Stop Dumping Tools Into Context. It Doesn't Scale

Feb 1, 2026

5 min read

Stop Dumping Tools Into Context. It Doesn't Scale

Everyone loves MCP in demos. Nobody talks about what happens when you connect five servers and the agent forgets how to think.

Everyone's excited about MCP. Model Context Protocol — the open standard that lets AI agents talk to external tools. GitHub, Slack, databases, file systems. Plug in an MCP server, hand the model a tool menu, and watch the magic happen.

Except here's what nobody shows in the demos: what happens when that tool menu has ninety items on it.

I've been building agentic AI workflows for finance teams — the kind of multi-step automation where a missed parameter means a payment gets applied to the wrong account. So when I say MCP breaks at scale, it's not a theoretical concern. It's a daily one.

The Context Tax Nobody Talks About

MCP's core idea is elegant. You run MCP servers. Each server exposes tools with JSON schemas. The client loads those definitions into the model's context window. The model picks the right tool. Clean, typed, standardized.

In practice, that clean menu becomes a wall of noise.

One developer recently audited their Claude Code setup and found their MCP tools were consuming over 66,000 tokens of context before they even started a conversation. That's a third of Claude's 200k context window — gone. Just on tool definitions nobody asked for.

And it's not just hobbyist setups. GitHub's official MCP server alone defines 93 tools and eats roughly 55,000 tokens. Vercel independently confirmed: ~50,000 tokens just describing what GitHub's server can do. Now stack three or four more servers on top.

The model is trying to solve your actual problem with whatever context budget is left. It's like handing someone a 200-page restaurant menu and wondering why they ordered wrong.

Why Accuracy Multiplies Down

Here's the part that makes this an engineering problem, not just a UX annoyance.

Every tool call is a probabilistic decision. Say each individual tool call has 90% accuracy. In a five-step workflow, you need all five to land correctly:

0.9 × 0.9 × 0.9 × 0.9 × 0.9 = 0.59

Five steps. 59% reliability. And that 90% per-call number is generous — it drops fast when the model is distracted by dozens of irrelevant tool definitions competing for its attention.

What Anthropic Actually Did About It

Anthropic didn't patch MCP. They didn't declare it dead. They quietly shipped something called Skills.

A Skill is deceptively simple: a folder containing a SKILL.md file with YAML frontmatter — name, description, metadata — followed by detailed instructions, optional reference docs, and optional executable scripts.

The key design decision isn't what's in the folder. It's when the model reads it.

At startup, the agent loads only minimal metadata for each skill. Name and a one-line description. Maybe a hundred tokens total. The full instructions, reference docs, and scripts stay on disk until the model decides it needs them.

This is progressive disclosure. Or as I'd call it: RAG for tools.

The Architecture That Actually Works

MCP is the execution layer.
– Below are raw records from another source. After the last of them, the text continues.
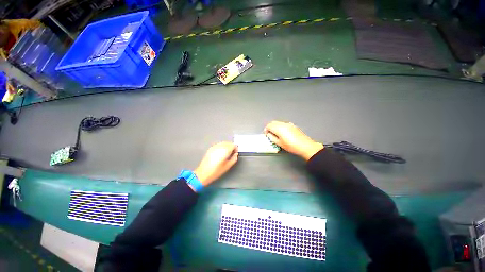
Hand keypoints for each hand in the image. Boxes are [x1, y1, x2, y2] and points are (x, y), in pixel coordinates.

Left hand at [194, 142, 237, 186]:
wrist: (203, 173)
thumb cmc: (216, 171)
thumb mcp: (228, 166)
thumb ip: (234, 159)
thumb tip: (235, 154)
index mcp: (225, 150)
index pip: (233, 145)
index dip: (235, 148)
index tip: (235, 153)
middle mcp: (220, 147)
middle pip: (228, 143)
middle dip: (231, 146)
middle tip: (232, 153)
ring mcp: (214, 147)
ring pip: (223, 143)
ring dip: (226, 146)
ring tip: (226, 153)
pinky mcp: (210, 148)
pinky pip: (218, 145)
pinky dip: (221, 147)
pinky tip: (220, 153)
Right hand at [264, 121, 323, 160]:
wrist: (304, 146)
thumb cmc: (292, 146)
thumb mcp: (279, 143)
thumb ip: (272, 138)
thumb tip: (269, 134)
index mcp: (279, 128)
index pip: (269, 125)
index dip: (266, 129)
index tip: (266, 133)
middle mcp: (283, 124)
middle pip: (273, 122)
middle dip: (270, 127)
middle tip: (269, 133)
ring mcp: (288, 124)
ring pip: (278, 122)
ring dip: (275, 126)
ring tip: (275, 134)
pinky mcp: (292, 125)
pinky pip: (283, 124)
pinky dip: (280, 126)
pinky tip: (282, 133)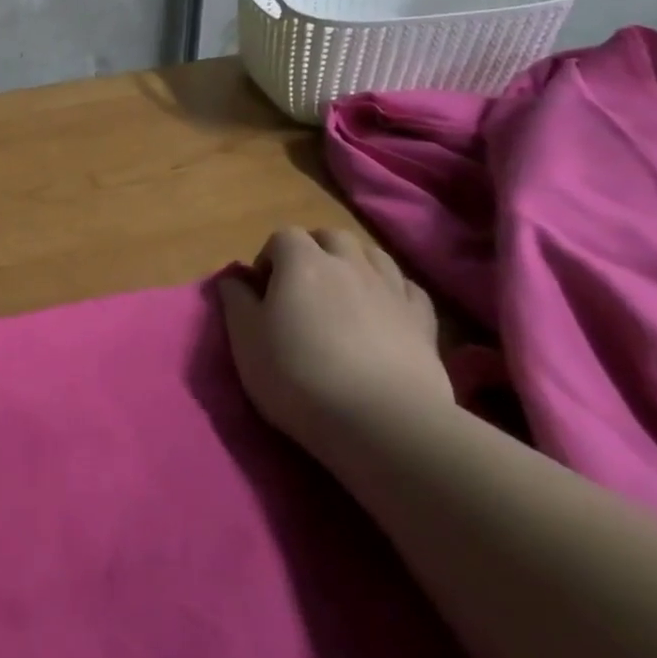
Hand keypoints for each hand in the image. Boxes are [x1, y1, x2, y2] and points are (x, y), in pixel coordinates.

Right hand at [217, 227, 450, 452]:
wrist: (381, 421)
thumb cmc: (298, 376)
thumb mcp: (246, 341)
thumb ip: (236, 302)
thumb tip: (233, 279)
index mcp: (302, 263)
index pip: (283, 236)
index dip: (270, 256)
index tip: (262, 289)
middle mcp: (348, 264)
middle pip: (331, 237)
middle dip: (314, 250)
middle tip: (301, 285)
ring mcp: (391, 289)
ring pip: (373, 255)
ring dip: (354, 263)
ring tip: (342, 294)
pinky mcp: (423, 321)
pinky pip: (408, 287)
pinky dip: (393, 289)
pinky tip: (384, 309)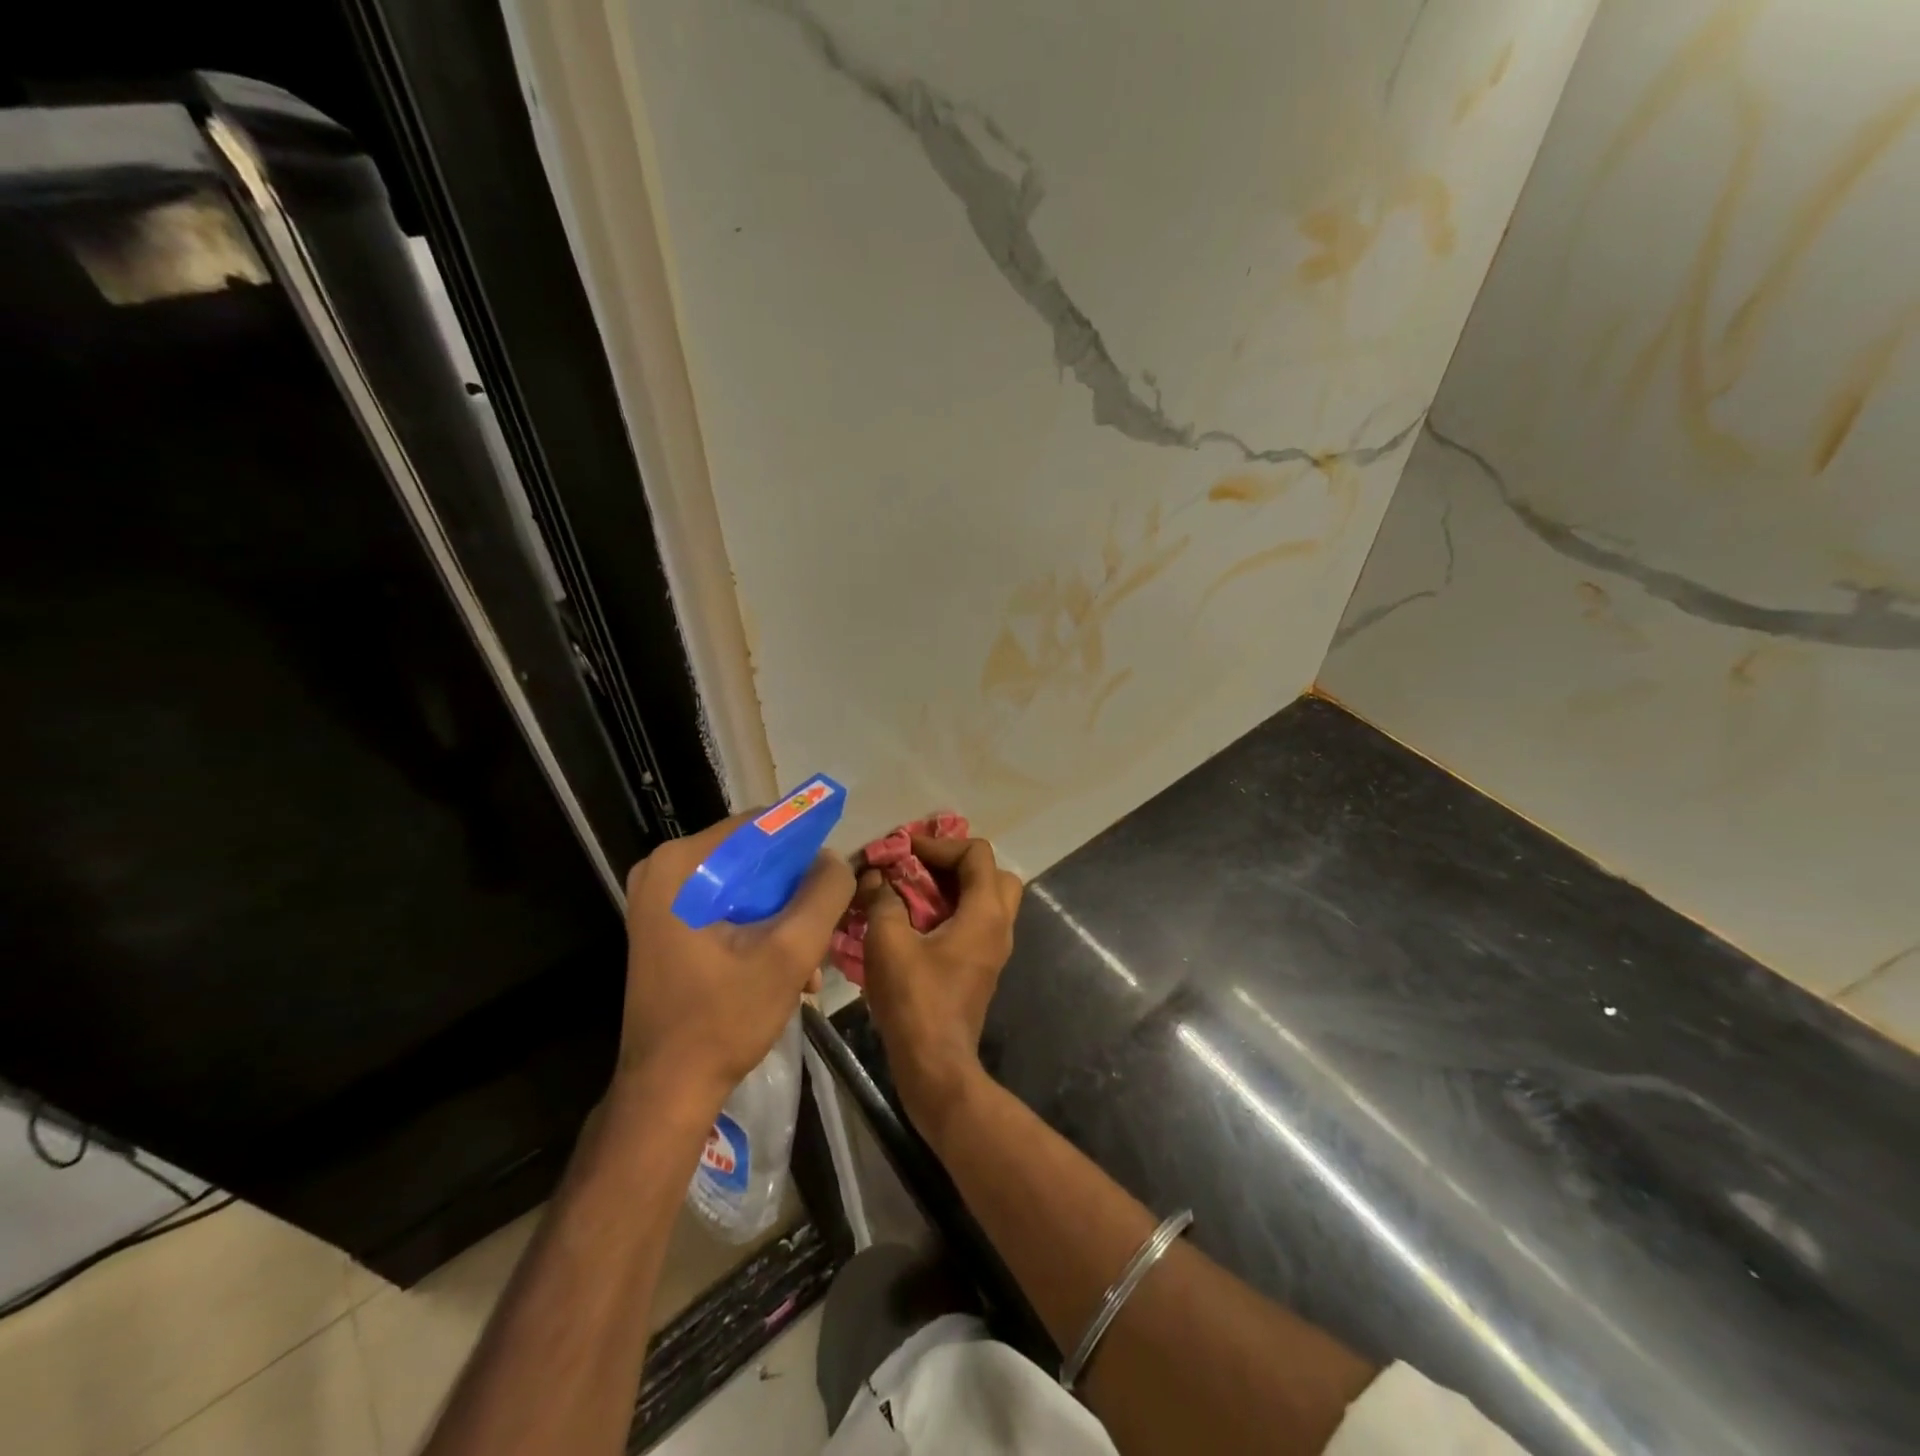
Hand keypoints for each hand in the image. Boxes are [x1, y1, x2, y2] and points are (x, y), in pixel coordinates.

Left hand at [618, 814, 854, 1117]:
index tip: (833, 881)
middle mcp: (663, 869)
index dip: (804, 848)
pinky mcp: (667, 925)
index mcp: (681, 864)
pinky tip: (785, 969)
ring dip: (783, 916)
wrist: (667, 1091)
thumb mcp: (790, 953)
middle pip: (753, 857)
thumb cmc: (723, 1019)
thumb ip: (824, 894)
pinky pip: (728, 906)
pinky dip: (760, 929)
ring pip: (745, 884)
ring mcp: (661, 899)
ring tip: (809, 961)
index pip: (760, 825)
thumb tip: (835, 860)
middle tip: (821, 930)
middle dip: (794, 892)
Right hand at [857, 835, 1022, 1130]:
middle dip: (957, 862)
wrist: (935, 1064)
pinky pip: (977, 921)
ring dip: (955, 886)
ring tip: (915, 890)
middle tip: (921, 867)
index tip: (905, 850)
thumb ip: (883, 900)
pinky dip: (954, 909)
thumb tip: (877, 878)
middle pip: (993, 873)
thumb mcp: (887, 942)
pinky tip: (917, 920)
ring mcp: (995, 948)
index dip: (940, 844)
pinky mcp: (982, 966)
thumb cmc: (914, 999)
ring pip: (987, 898)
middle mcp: (999, 925)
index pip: (976, 853)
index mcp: (985, 913)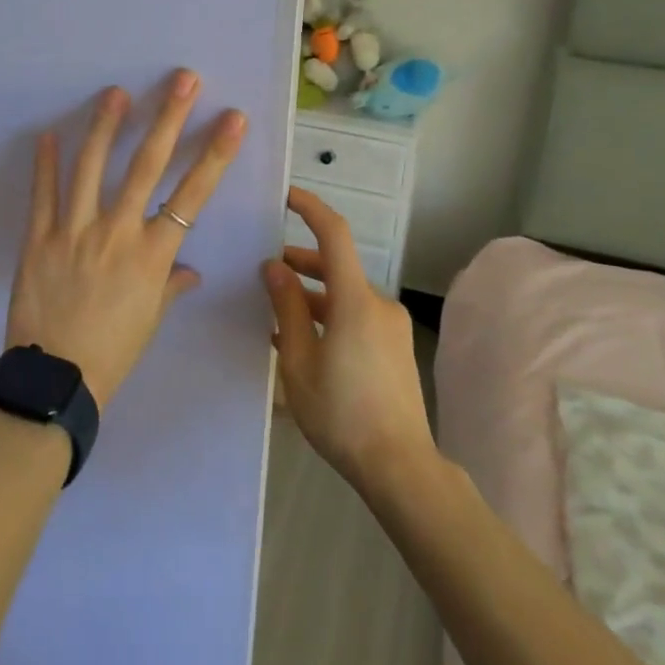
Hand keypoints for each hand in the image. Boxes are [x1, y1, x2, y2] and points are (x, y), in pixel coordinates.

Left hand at [7, 71, 247, 409]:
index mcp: (152, 254)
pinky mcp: (38, 238)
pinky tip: (49, 133)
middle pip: (148, 165)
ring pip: (92, 167)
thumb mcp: (150, 319)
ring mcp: (74, 231)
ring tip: (115, 92)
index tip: (231, 118)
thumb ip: (170, 286)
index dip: (215, 153)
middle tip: (182, 79)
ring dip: (106, 125)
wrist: (55, 381)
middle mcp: (118, 232)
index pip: (192, 194)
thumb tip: (188, 271)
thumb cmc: (113, 352)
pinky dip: (45, 163)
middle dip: (168, 118)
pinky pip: (43, 194)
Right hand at [263, 187, 434, 491]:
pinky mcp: (394, 346)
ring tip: (276, 313)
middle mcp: (377, 303)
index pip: (334, 234)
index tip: (285, 197)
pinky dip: (329, 315)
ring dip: (313, 294)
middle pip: (336, 266)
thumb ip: (286, 308)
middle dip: (300, 263)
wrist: (400, 467)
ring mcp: (390, 325)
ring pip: (345, 294)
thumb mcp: (299, 361)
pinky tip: (304, 341)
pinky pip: (357, 316)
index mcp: (354, 300)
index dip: (310, 208)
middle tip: (265, 272)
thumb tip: (274, 267)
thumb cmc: (341, 413)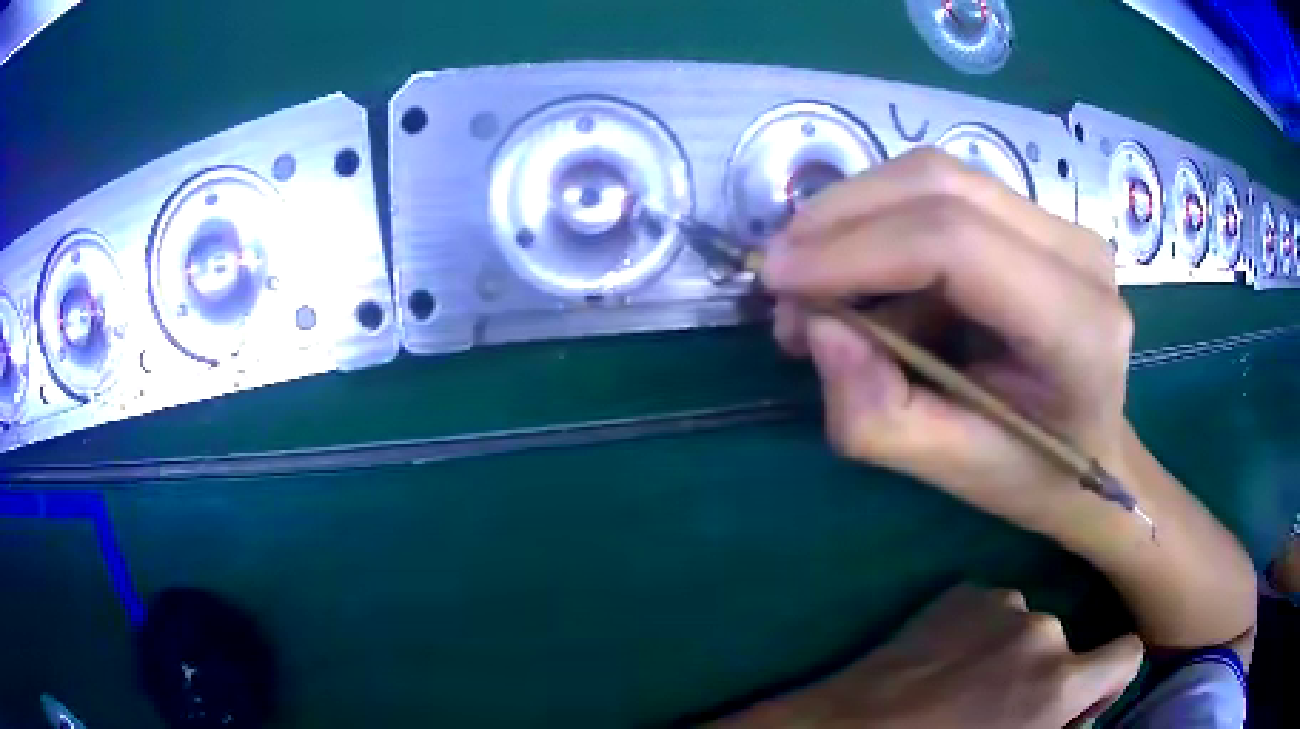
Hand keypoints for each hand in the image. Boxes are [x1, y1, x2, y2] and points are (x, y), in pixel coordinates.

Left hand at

It connects your agent to external systems. That part works fine.

Skills are the retrieval and orchestration layer. They sit in front of MCP and decide what the agent needs to know, when it needs to know it.

The flow: retrieve the right skill → load only relevant instructions → run deterministic code when possible → call MCP tools only when necessary, with precise parameters from the skill's instructions.

The model isn't choosing from a hundred tools anymore. It's choosing from a handful of workflow wrappers — each of which already knows which tools to call and how to call them.

The Quiet Part Out Loud

Anthropic didn't kill MCP. They made it usable by acknowledging three things most agent builders are still ignoring: context is scarce, static tool exposure doesn't scale, and the future isn't about giving agents more tools.

It's about giving them better ways to relate to tools.